Thanks for this information, trying to do my research for my compilation art form...my "Opus" so to speak, and don't want to make silly mistakes~

Reply
Ylva link
9/5/2019 05:31:56 am

I love this blog post and have referred many people to it when they have related questions. I was going over my notes about Irish VA textiles this evening and was reminded again about your comment about a Dublin textile. If only there were more information! Sadly this is very much the case across the board for Irish VA textiles; never enough info!

Reply
Constance
10/5/2021 03:01:53 pm

Very helpful especially the section on checks/tartans you might use even though they're not exactly like the finds.

Reply
eco friendly clothing link
2/20/2023 11:44:38 pm

Thanks for sharing your ideas and thoughts! Winter is the natural time to escape the norm – whether that’s a long and relaxing beach vacation or a party weekend in Miami. It’s also the perfect time to showcase new looks and push the boundaries with fresh designers and styles.

Reply
ken hulme
3/24/2023 07:17:48 pm

Very well done article on period plaids!
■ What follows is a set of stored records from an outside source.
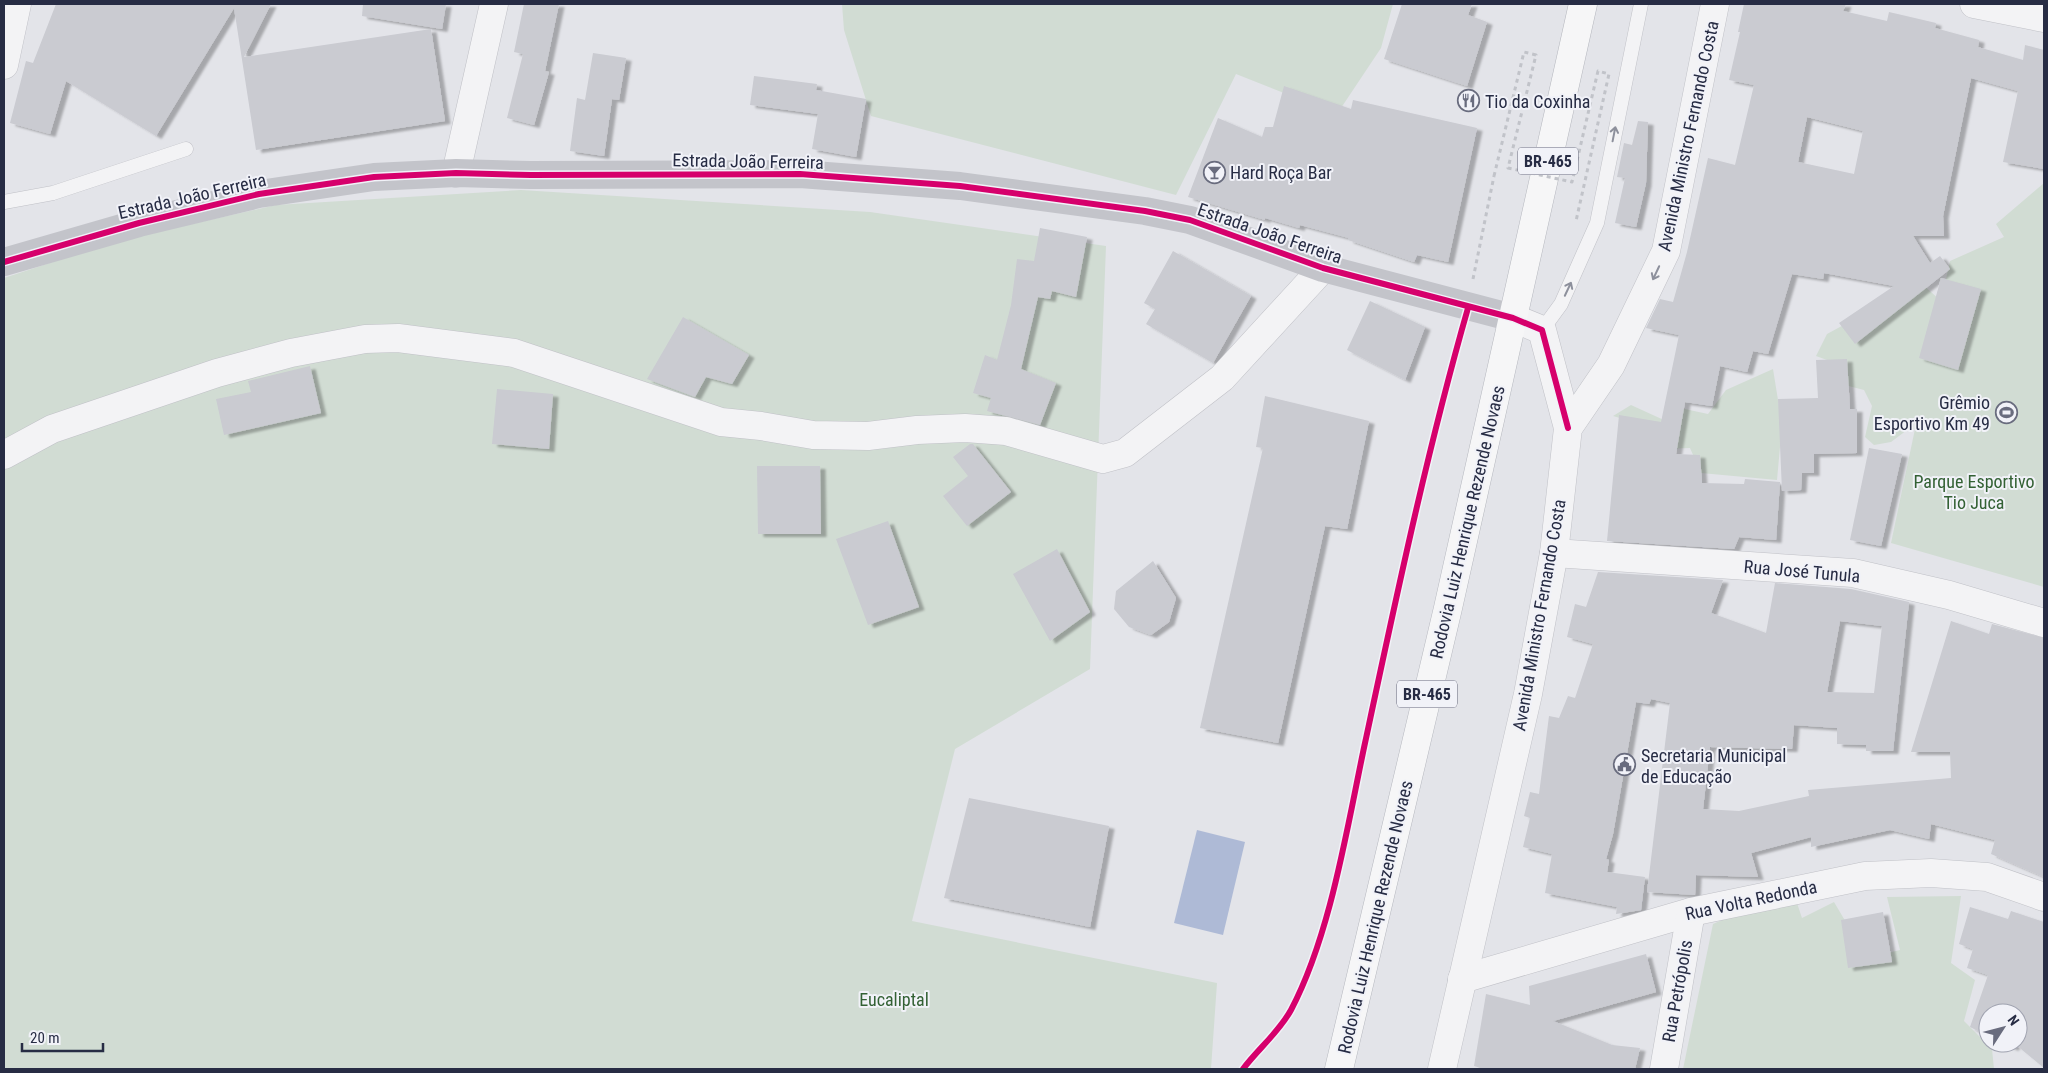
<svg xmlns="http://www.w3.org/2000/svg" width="2048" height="1073" viewBox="0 0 2048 1073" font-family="'Roboto Condensed',sans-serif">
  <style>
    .green { fill: #d1dcd3 }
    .water { fill: #aebad6 }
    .building { fill: #cacbd1; fill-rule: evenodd; filter: url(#shadow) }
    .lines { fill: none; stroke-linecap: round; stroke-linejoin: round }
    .lane-casing { stroke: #c0c1c7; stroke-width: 15 }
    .street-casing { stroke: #c0c1c7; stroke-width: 29 }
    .highway-casing { stroke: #b5b7be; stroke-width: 29 }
    .path { stroke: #c1c3c9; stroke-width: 3; stroke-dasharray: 4 4; stroke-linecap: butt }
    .lane { stroke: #f3f3f5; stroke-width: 14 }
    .street { stroke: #f3f3f5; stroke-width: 28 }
    .secondary { stroke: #c3c4ca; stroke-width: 28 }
    .highway { stroke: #f6f6f7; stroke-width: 28 }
    .path-bridge { stroke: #c1c3c9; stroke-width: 3; stroke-dasharray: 4 4; stroke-linecap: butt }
    .cycleway-casing { stroke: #f1f2f8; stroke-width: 9 }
    .cycleway { stroke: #d6006c; stroke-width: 6 }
    .oneway { stroke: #8d909c }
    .labels { text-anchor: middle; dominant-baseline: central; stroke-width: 4; stroke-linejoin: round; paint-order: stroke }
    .shield { fill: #f1f2f8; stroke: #64677a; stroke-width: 1 }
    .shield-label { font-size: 16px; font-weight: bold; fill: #272c44 }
    .poi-label { font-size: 18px; fill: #272c44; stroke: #f1f2f8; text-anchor: start }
    .street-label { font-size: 18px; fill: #272c44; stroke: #f1f2f8 }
    .park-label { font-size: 18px; fill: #336134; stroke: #f1f2f8 }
  </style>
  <defs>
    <filter id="shadow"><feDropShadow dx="5.5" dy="3" stdDeviation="1" flood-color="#0004"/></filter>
  </defs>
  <rect width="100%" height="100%" fill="#e3e4e9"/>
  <g class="green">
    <path d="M 842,4 L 1393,4 L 1381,48 L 1337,114 L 1236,74 L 1176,195 L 871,116 L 844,30 Z"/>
    <path d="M 2044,183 L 2044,587 L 1891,543 L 1915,429 L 1907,430 L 1891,442 L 1874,445 L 1865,437 L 1872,406 L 1864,390 L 1841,384 L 1838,364 L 1816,356 L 1827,334 L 1921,283 L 1941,301 L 1950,261 L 2004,237 L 1996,224 Z"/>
    <path d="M 521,190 L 870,212 L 1106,246 L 1090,669 L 955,749 L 912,921 L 1217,983 L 1211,1069 L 4,1069 L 4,278 L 117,241 L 276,205 Z"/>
    <path d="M 1773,369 L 1782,425 L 1777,480 L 1701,473 L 1690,448 L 1638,450 L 1637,423 L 1613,416 L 1631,405 L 1666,421 L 1671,406 L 1708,414 L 1726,390 Z"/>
    <path d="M 1961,896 L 1951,963 L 1975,980 L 1964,1021 L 1992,1049 L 1994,1069 L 1683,1069 L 1713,924 L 1742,911 L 1795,897 L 1802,918 L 1834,902 L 1850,929 L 1855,961 L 1900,950 L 1887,897 Z"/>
  </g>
  <path class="water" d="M 1197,830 L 1245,842 L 1223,935 L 1174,923 Z"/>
  <g class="building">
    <path d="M 56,4 L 271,4 L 244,57 L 431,29 L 445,121 L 256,150 L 234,8 L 156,136 L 66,81 L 50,134 L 10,123 L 26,61 L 33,63 Z"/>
    <path d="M 363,4 L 446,4 L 442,29 L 362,16 Z"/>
    <path d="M 524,4 L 559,4 L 545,71 L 549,72 L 534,125 L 507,118 L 523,54 L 514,52 Z"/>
    <path d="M 1402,4 L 1472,4 L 1468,15 L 1487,22 L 1467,86 L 1384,59 Z"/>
    <path d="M 1744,4 L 1846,4 L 1843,11 L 1887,21 L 1889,12 L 1936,23 L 1935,28 L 1979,40 L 1978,47 L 2023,60 L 2025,45 L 2044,50 L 2044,169 L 2003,162 L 2018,91 L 1971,78 L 1943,216 L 1944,236 L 1913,236 L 1930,263 L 1940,256 L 1950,269 L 1855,344 L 1839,323 L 1894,286 L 1824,273 L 1823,279 L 1792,274 L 1768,354 L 1753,351 L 1747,372 L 1720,366 L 1712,406 L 1685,402 L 1676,454 L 1700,455 L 1702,483 L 1744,484 L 1745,479 L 1780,482 L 1776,540 L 1739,537 L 1734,549 L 1607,541 L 1619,415 L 1661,422 L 1679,335 L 1646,328 L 1660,299 L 1673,302 L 1687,252 L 1708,158 L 1735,165 L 1754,85 L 1729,80 L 1740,32 L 1738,32 ZM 1807,117 L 1863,131 L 1854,174 L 1798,162 Z"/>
    <path d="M 593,53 L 626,58 L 619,100 L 612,99 L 604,156 L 570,151 L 577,98 L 585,100 Z"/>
    <path d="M 754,76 L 817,84 L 816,90 L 866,99 L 856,157 L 812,149 L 818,114 L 750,105 Z"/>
    <path d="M 1284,86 L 1351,109 L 1353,100 L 1477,128 L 1448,262 L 1417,255 L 1414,262 L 1348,240 L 1349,238 L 1300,225 L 1299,228 L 1265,218 L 1265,220 L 1188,197 L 1218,118 L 1262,137 L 1265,127 L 1273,127 Z"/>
    <path d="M 1638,121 L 1648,122 L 1646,183 L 1636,227 L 1615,223 L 1625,178 L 1617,177 L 1624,143 L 1632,145 Z"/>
    <path d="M 1040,228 L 1087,237 L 1076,297 L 1052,291 L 1050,299 L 1038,297 L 1021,369 L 1056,383 L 1040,425 L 987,411 L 991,398 L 973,393 L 985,355 L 997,360 L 1011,305 L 1017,259 L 1034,261 Z"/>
    <path d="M 1173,251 L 1251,296 L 1213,363 L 1146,324 L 1155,309 L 1144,303 Z"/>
    <path d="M 1941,278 L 1981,289 L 1958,370 L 1919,358 Z"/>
    <path d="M 1370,301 L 1425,327 L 1405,380 L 1347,350 Z"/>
    <path d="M 683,317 L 749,355 L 732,384 L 706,377 L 695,397 L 647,379 Z"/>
    <path d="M 1847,359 L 1850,409 L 1857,409 L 1857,453 L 1814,454 L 1814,473 L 1802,473 L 1801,490 L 1782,491 L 1778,399 L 1818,398 L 1816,360 Z"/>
    <path d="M 310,366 L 321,413 L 224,435 L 216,399 L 251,392 L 248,381 Z"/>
    <path d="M 497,389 L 553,394 L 549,449 L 492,444 Z"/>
    <path d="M 1265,396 L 1369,421 L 1347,529 L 1325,526 L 1278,743 L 1200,728 L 1263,448 L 1256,447 Z"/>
    <path d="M 970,444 L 973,444 L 1011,492 L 967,526 L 943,496 L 968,476 L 953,457 Z"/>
    <path d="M 1869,448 L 1902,454 L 1881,546 L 1850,540 Z"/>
    <path d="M 757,466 L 820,466 L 821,534 L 758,534 Z"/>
    <path d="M 888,521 L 919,607 L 868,625 L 836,539 Z"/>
    <path d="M 1057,549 L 1090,612 L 1050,641 L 1013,574 Z"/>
    <path d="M 1153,561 L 1176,598 L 1169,622 L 1151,635 L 1129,627 L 1114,609 L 1116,591 Z"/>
    <path d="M 1598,572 L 1723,580 L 1711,613 L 1766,633 L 1775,583 L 1851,589 L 1909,602 L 1893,751 L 1866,751 L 1866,745 L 1837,744 L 1837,728 L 1794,725 L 1792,749 L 1710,747 L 1703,809 L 1739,811 L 1809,796 L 1808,790 L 1951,778 L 1950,752 L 1911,752 L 1951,621 L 1989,634 L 1992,624 L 2044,638 L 2044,877 L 1991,854 L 1995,840 L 1931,824 L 1929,839 L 1890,830 L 1811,847 L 1811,837 L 1751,853 L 1758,877 L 1696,875 L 1695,895 L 1647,892 L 1670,703 L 1651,699 L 1649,704 L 1636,702 L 1613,834 L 1606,859 L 1609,860 L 1607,872 L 1645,877 L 1641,910 L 1616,914 L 1617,907 L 1545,893 L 1552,854 L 1523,847 L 1530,818 L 1524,816 L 1530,792 L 1539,794 L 1549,716 L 1559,718 L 1568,696 L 1575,698 L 1593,644 L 1567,637 L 1575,604 L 1586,607 ZM 1840,621 L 1882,626 L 1874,693 L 1827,692 Z"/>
    <path d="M 969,798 L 1109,826 L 1090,927 L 944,898 Z"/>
    <path d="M 1970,907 L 2008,919 L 2011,911 L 2044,922 L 2044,1068 L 2015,1044 L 2013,1048 L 2003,1043 L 2018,1043 L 2018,1013 L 1988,1013 L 1988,1036 L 1970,1027 L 1988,975 L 1967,968 L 1973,949 L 1959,944 Z"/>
    <path d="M 1883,912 L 1892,962 L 1848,968 L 1841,920 Z"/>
    <path d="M 1646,954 L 1656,992 L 1553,1021 L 1612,1045 L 1640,1048 L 1635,1069 L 1484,1069 L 1474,1066 L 1486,994 L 1530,1005 L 1529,986 Z"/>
  </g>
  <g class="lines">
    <defs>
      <g id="lane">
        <path d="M 4,202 L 53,193 L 186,149"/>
        <path d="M 1542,330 L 1561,304 L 1597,223 L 1641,4"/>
      </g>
      <g id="street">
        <path d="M 1974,4 L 2044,18"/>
        <path d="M 4,65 L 17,4"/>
        <path d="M 456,173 L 494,4"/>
        <path d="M 1513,318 L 1542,330 L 1568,428"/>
        <path d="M 4,455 L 52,429 L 217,373 L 291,353 L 365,339 L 398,338 L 514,353 L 721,422 L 761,426 L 813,435 L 868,436 L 917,430 L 965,428 L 1006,431 L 1103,459 L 1125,453 L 1222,378 L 1323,268"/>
        <path d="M 1554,553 L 1853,573 L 1949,595 L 2044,623"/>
        <path d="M 1462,979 L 1691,912 L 1865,876 L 1931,873 L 1987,877 L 2044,897"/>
        <path d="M 1442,1069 L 1528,694 L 1554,553 L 1568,428 L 1611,365 L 1666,251 L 1715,4"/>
        <path d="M 1664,1069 L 1691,912"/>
      </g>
      <path id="highway" d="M 1339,1069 L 1448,608 L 1583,4"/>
    </defs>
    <use href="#lane" class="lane-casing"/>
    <use href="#street" class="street-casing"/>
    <use href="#highway" class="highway-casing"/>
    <path class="path" d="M 1473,279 L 1494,176"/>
    <use href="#lane" class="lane"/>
    <use href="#street" class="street"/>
    <path class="secondary" d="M 4,262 L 139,223 L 259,194 L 374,177 L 456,173 L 531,175 L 800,174 L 960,186 L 1145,211 L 1190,220 L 1323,268 L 1513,318"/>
    <use href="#highway" class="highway"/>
    <path class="path-bridge" d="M 1494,176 L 1524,52 L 1536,55 L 1508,168 L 1572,182 L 1598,71 L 1609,74 L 1576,221"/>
    <defs>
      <g id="cycleway">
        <path d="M 4,262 L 139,223 L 259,194 L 374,177 L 456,173 L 531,175 L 800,174 L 960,186 L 1145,211 L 1190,220 L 1323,268 L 1513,318 L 1542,330 L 1568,428"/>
        <path d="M 1243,1069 C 1258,1049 1279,1032 1291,1010 C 1331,934 1347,827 1365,743 C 1396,598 1427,451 1468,308"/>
      </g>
    </defs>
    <use href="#cycleway" class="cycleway-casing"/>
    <use href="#cycleway" class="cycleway"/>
  </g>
  <defs><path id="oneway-shaft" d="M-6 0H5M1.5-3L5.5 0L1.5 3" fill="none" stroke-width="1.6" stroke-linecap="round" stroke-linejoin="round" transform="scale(1.25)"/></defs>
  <g class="oneway">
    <use href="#oneway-shaft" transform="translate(1614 134) rotate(-79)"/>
    <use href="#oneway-shaft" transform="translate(1656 273) rotate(115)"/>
    <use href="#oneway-shaft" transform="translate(1568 289) rotate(-65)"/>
  </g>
  <defs>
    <symbol id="restaurant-ring" viewBox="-11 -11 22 22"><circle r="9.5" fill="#f1f2f8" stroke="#696c7e" stroke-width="1.5"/><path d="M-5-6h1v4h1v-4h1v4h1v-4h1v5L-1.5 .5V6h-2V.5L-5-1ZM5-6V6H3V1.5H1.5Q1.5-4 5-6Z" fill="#696c7e"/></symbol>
    <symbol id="bar-ring" viewBox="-11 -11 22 22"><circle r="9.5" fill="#f1f2f8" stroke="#696c7e" stroke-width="1.5"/><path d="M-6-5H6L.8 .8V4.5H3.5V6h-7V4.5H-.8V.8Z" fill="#696c7e"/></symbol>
    <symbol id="stadium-ring" viewBox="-11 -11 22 22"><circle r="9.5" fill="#f1f2f8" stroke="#696c7e" stroke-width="1.5"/><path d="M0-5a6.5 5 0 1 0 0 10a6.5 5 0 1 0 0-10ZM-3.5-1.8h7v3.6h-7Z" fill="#696c7e"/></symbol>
    <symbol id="civic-ring" viewBox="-11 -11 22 22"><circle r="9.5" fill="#f1f2f8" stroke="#696c7e" stroke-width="1.5"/><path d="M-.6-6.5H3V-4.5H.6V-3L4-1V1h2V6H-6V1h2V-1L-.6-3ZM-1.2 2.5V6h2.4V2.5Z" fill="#696c7e"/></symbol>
  </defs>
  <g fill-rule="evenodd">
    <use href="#restaurant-ring" x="1456" y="88" width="25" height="25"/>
    <use href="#bar-ring" x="1202" y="160" width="25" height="25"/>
    <use href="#stadium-ring" x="1994" y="400" width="25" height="25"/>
    <use href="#civic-ring" x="1612" y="752" width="25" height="25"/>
  </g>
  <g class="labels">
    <g class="shield">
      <rect x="1518" y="147.5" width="60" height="27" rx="4"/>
      <rect x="1397" y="680.5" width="60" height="27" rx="4"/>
    </g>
    <g class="shield-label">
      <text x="1548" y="161">BR-465</text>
      <text x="1427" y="694">BR-465</text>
    </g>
    <g class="poi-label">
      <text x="1485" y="101">Tio da Coxinha</text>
      <text x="1230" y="172">Hard Roça Bar</text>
      <text x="1990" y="402" text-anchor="end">Grêmio<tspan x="1990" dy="21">Esportivo Km 49</tspan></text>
      <text x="1641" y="755">Secretaria Municipal<tspan x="1641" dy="21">de Educação</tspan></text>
    </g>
    <g class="street-label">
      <text transform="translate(1688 136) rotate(-78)">Avenida Ministro Fernando Costa</text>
      <text transform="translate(748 161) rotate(1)">Estrada João Ferreira</text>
      <text transform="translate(192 196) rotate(-13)">Estrada João Ferreira</text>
      <text transform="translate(1270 233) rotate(19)">Estrada João Ferreira</text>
      <text transform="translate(1467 522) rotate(-77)">Rodovia Luiz Henrique Rezende Novaes</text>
      <text transform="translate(1802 571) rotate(5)">Rua José Tunula</text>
      <text transform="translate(1539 615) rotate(-80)">Avenida Ministro Fernando Costa</text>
      <text transform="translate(1751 900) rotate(-12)">Rua Volta Redonda</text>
      <text transform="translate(1375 917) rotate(-77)">Rodovia Luiz Henrique Rezende Novaes</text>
      <text transform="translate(1677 991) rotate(-80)">Rua Petrópolis</text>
    </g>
    <g class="park-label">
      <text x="1974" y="481">Parque Esportivo<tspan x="1974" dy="21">Tio Juca</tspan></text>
      <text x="894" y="999">Eucaliptal</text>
    </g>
  </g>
  <rect width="2048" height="1073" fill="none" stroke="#272c44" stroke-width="10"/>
  <g transform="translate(2003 1028) rotate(54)"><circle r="24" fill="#f1f2f8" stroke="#a0a3b0"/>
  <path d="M0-4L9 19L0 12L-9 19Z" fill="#696c7e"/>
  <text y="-8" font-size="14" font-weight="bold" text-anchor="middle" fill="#272c44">N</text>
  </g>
  <path d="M22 1043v8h81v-8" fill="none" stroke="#272c44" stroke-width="2.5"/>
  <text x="30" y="1043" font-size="15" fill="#272c44" stroke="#f1f2f8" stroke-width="4" paint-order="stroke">20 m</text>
</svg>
One I didn't see mentioned though is the Shepherds/Northumbria/Border check -- undyed "brown/black" and "white" small herringbone pattern in wool found in a Roman excavation dated to 250AD near Falkirk in the Scottish Borders.

Reply
Alfrun
3/26/2023 11:53:56 am

Thank you for your comment! This plaid, and many, many others are not included in the survey because this is a gathering a Viking Age textiles from Northern Europe. I do cover some Central European Celtic plaids and stripes in other articles in the appropriate section on this blog, but have not addressed any Roman material at this time.